Existe algo mejor:  La Terapia Breve Estratégica resulta muy efectiva y eficiente en tratamientos de problemas invalidantes, donde no es importante conocer el porqué de las cosas, sino solamente cómo funcionan y cómo hacerlas funcionar lo mejor posible. Por lo tanto, se busca incrementar la capacidad de manejar estratégicamente la realidad que nos rodea. El objetivo de la terapia es provocar ese desbloqueo, de forma que las emociones comiencen a fluir y toda esa carga emotiva de tristeza, rabia o dolor comience a disminuir y a remitir.

 

«Si quieres salir, has de pasar por el medio». – Robert Frost

 

La Terapia Breve Estratégica provoca que un recuerdo se archive, no que se anule, sino de recolocarlo en el pasado, de tal forma que no se extienda más en el presente.

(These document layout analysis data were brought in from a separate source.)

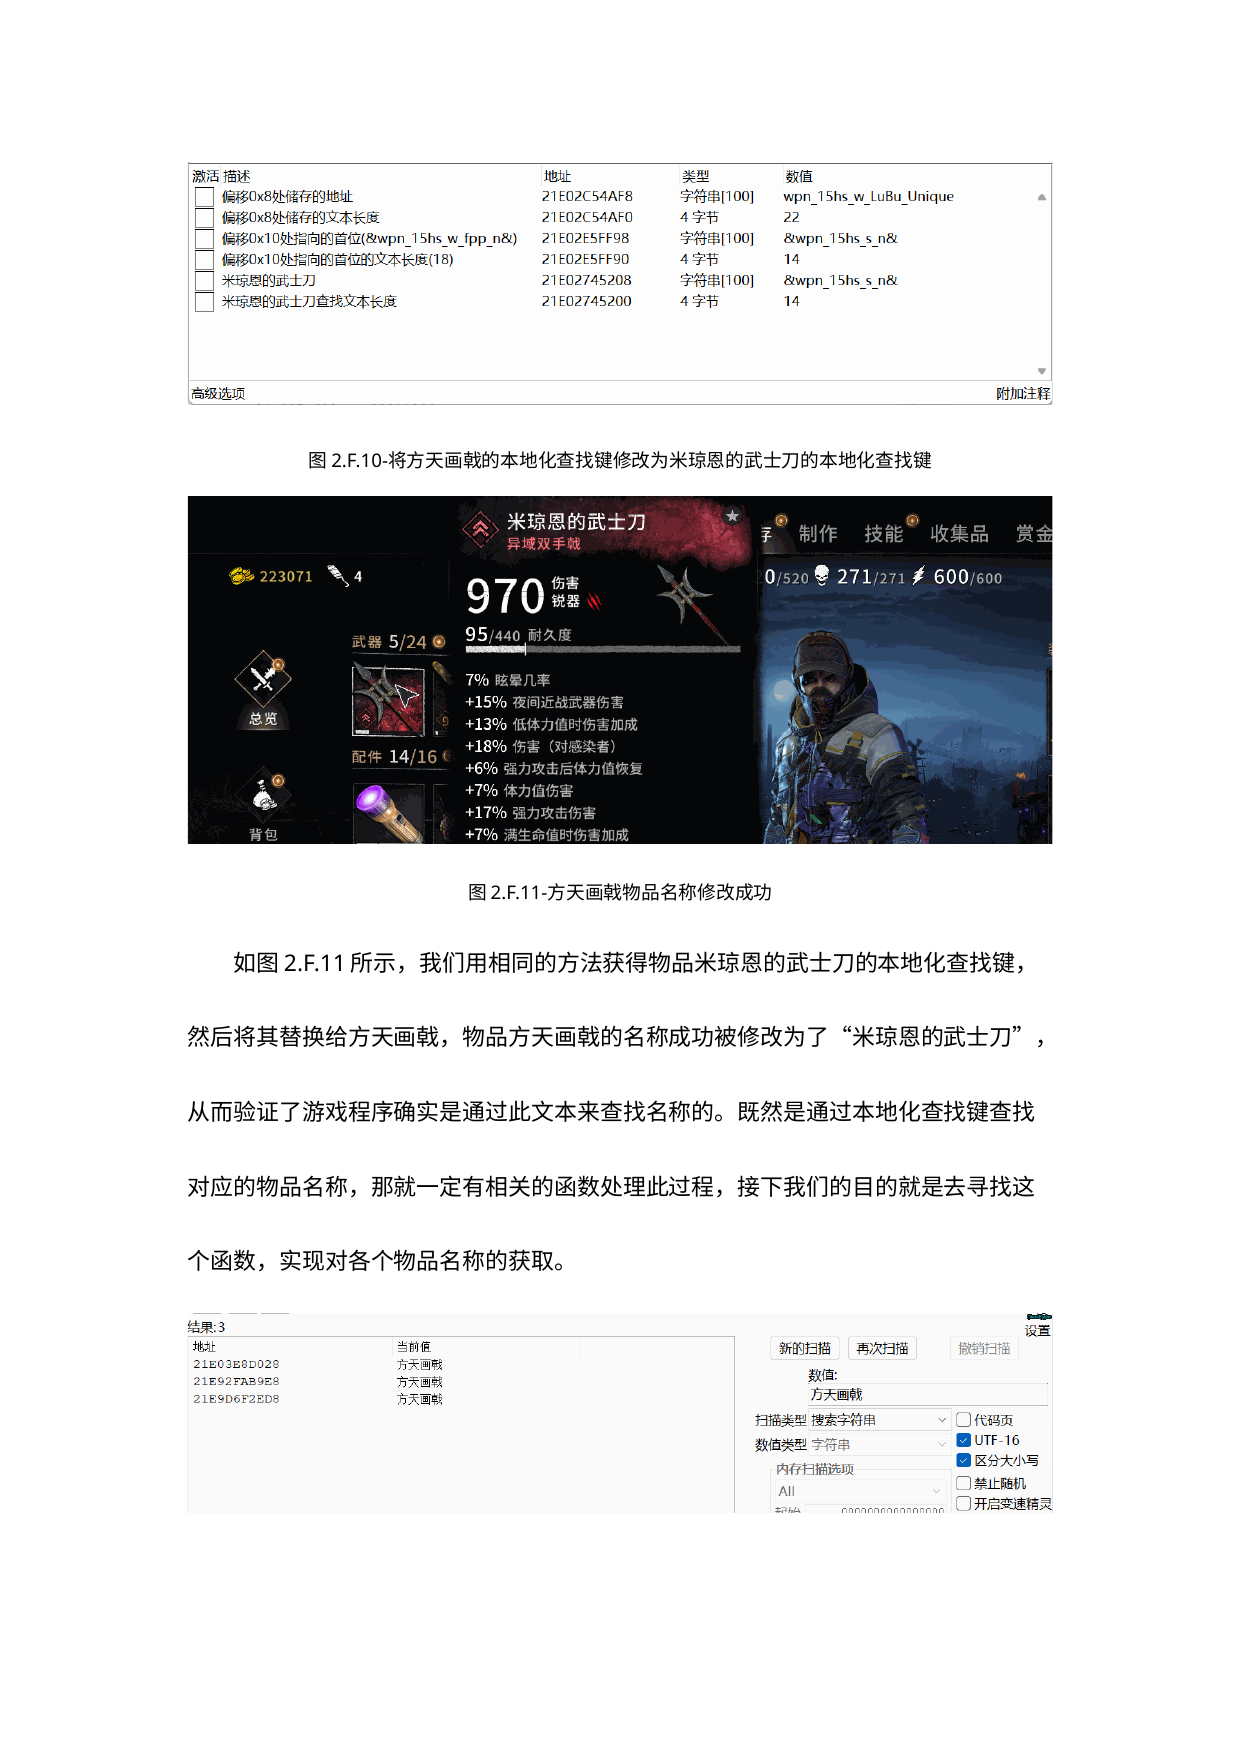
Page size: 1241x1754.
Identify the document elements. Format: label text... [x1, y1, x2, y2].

text 图2.F.10-将方天画戟的本地化查找键修改为米琼恩的武士刀的本地化查找键 [187, 443, 1053, 476]
picture [187, 1313, 1053, 1513]
picture [187, 162, 1053, 405]
picture [187, 496, 1053, 844]
text 图2.F.11-方天画戟物品名称修改成功 [187, 875, 1053, 908]
text 如图2.F.11所示，我们用相同的方法获得物品米琼恩的武士刀的本地化查找键，然后将其替换给方天画戟，物品方天画戟的名称成功被修改为了“米琼恩的武士刀”，从而验证了游戏程序确实是通过此文本来查找名称的。既然是通过本地化查找键查找对应的物品名称，那就一定有相关的函数处理此过程，接下我们的目的就是去寻找这个函数，实现对各个物品名称的获取。 [187, 929, 1053, 1292]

María narra cada día su trauma y exterioriza los recuerdos, las imágenes y se libera poco a poco de ellos (Narración del trauma) . Al describir su propio dolor por escrito, saca afuera sus emociones.

 

Según nos aporta Janssen (2006), “escribir ayuda probablemente a restablecer los ligámenes entre las diferentes zonas”. La repetición diaria de la narración, además, activa también una especie de proceso natural respecto a los recuerdos traumáticos análogo a lo que Piaget ha definido «habituación» y Darwin «adaptación» (Cambiar el pasado de Federica Cagnoni y Roberta Milanesi, Herder)  En este proceso, al hacer evolucionar cada día la novela a través del lenguaje escogido para explicar los hechos acaecidos, la persona termina por «acostumbrarse» a recorrer ciertos recuerdos, dando así vida a una espontaneidad distinta.

 

Conclusión

La Terapia Breve Estratégica se centra en el momento presente, al igual que el “Mindfulness”. Sin embargo, como dice Montaigne: nada fija una cosa con tanta intensidad en la memoria como el deseo de olvidarla. Por tanto, no intentes olvidar, sino afrontar. Si bien es cierto que la atención plena ayuda a reducir los síntomas, la solución al problema es posible con la Terapia Breve Estratégica.

 

 

Fuentes: El arte del cambio. Barcelona: Herder. Nardone, G. (2003). Más allá del miedo. Madrid: Paidós. Nardone, G. (2004). El arte de la estratagema. Barcelona: RBA Integral. Nardone, G. y Portelli, C. (2006). Conocer a través del cambio. Barcelona: Herder. Nardone, G. y Salvini, A. (2006). El diálogo estratégico. Barcelona: Ediciones RBA. Miedo, pánico, fobias: la terapia breve, Editorial Herder 2009, Nardone. No hay noche que no vea el día: la terapia breve para los ataques de pánico, Herder 2012, Nardone.